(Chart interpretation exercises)
BEGIN
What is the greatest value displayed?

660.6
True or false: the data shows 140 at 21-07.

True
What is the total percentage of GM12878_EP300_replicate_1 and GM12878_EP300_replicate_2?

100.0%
END
Copy out the whole listing above verbatim, line by line.

What is the greatest value displayed?

660.6
True or false: the data shows 140 at 21-07.

True
What is the total percentage of GM12878_EP300_replicate_1 and GM12878_EP300_replicate_2?

100.0%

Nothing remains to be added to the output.